- Serves 4-5
- Preparation Time 20MINS
- Cook Time 01MIN 15SECS
• 1 tblsp olive oil
• 1 brown onion, finely chopped
• 1 carrot, peeled, finely chopped
• 2 stalks celery, finely chopped
• 2 rashers bacon, rind removed, finely chopped
• 1.8kg whole chicken
• 2 tblsps tomato paste
• 1L (4 cups) Campbells Real Stock – Chicken
• 350g packet McKenzie’s Lentils, Freekeh and Beans Superblend, rinsed
• 2 teaspoons finely grated lemon rind
• 6 sprigs fresh thyme
STEP 1 1. Preheat oven to 200°C (180°C fan-forced).
2. Heat oil in a large flameproof casserole dish (16-cup capacity) over a medium heat. Add onion, carrot, celery and bacon. Cook, stirring occasionally, for about 3 to 4 minutes, or until soft. Stir in paste and Campbell’s Real Stock – Chicken. Add chicken. Bring to boil. Cover with lid.
3. Cook in oven for 30 minutes. Remove. Add Superblend, rind and thyme. Cover. Return to oven. Cook for a further 20 minutes.

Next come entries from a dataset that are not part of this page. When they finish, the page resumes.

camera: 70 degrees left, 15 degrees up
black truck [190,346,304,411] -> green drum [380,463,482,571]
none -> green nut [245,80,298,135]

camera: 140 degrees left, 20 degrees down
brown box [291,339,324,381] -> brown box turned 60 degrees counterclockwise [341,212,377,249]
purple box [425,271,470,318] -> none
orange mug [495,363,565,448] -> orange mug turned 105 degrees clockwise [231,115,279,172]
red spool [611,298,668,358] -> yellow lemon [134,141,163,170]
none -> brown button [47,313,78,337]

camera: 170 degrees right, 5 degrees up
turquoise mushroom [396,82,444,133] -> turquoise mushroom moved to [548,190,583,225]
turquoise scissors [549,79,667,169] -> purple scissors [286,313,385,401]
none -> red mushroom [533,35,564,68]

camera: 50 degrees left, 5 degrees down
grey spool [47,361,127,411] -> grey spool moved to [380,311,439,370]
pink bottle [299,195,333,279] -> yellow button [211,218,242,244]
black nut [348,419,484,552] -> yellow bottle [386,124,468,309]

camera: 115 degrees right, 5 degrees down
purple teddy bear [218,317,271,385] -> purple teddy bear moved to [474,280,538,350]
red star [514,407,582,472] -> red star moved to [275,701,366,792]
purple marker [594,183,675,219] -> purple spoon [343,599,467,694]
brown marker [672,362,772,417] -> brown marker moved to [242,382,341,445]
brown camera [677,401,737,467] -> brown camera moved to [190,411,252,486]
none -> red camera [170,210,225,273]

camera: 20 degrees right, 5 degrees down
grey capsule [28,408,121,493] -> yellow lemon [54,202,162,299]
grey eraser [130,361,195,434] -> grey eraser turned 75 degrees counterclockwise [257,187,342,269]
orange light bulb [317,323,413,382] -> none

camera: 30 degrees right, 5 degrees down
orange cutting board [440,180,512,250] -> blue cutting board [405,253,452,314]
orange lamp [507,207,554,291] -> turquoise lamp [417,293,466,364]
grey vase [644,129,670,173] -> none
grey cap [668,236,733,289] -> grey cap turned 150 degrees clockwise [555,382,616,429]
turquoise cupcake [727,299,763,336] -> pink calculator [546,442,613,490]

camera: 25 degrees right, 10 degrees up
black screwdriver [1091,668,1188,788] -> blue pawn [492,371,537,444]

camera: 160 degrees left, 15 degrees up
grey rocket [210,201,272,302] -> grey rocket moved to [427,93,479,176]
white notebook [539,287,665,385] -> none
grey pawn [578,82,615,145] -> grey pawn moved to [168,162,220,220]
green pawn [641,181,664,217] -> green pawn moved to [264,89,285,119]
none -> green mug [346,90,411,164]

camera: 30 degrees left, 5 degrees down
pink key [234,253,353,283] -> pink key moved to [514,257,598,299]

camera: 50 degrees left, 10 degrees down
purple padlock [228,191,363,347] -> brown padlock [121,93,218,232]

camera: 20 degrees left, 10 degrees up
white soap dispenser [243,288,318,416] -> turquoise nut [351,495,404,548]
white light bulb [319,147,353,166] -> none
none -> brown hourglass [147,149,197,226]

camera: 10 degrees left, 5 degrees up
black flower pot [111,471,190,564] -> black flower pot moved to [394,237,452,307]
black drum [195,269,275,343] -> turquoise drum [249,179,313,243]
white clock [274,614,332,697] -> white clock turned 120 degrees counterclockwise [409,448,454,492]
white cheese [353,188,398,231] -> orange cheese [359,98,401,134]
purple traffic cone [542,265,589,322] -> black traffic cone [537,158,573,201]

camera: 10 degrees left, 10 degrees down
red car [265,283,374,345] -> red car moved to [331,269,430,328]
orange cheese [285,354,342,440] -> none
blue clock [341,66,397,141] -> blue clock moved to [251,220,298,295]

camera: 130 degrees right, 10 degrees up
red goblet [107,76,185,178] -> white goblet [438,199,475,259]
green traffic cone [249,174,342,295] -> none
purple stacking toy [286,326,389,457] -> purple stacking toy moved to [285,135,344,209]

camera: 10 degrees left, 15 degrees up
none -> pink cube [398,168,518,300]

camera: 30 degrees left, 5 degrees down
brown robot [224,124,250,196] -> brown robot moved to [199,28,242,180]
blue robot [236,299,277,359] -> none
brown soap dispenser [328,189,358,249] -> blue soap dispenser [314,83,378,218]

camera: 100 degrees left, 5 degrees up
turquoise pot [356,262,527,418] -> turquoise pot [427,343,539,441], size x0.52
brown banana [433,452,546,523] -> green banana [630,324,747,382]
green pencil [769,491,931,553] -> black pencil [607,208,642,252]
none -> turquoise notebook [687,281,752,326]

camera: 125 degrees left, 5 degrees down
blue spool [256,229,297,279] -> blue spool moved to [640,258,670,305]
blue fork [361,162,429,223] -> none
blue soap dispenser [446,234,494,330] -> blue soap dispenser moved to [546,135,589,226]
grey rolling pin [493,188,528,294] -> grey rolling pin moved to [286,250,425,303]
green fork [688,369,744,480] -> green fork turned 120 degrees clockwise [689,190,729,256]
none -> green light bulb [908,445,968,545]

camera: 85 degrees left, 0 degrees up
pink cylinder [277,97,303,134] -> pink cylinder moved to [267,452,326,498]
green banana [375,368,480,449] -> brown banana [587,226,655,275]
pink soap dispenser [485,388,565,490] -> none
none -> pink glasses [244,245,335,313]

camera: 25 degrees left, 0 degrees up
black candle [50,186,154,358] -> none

4. Increase oven temperature to 220°C (200°C fan forced). Remove lid. Cook about 20 to 25 minutes, or until chicken is golden brown and cooked through.
5. Remove chicken from the dish. Stand for 5 minutes. Cut into serving pieces.
6. Serve chicken over Superblend mixture from pot.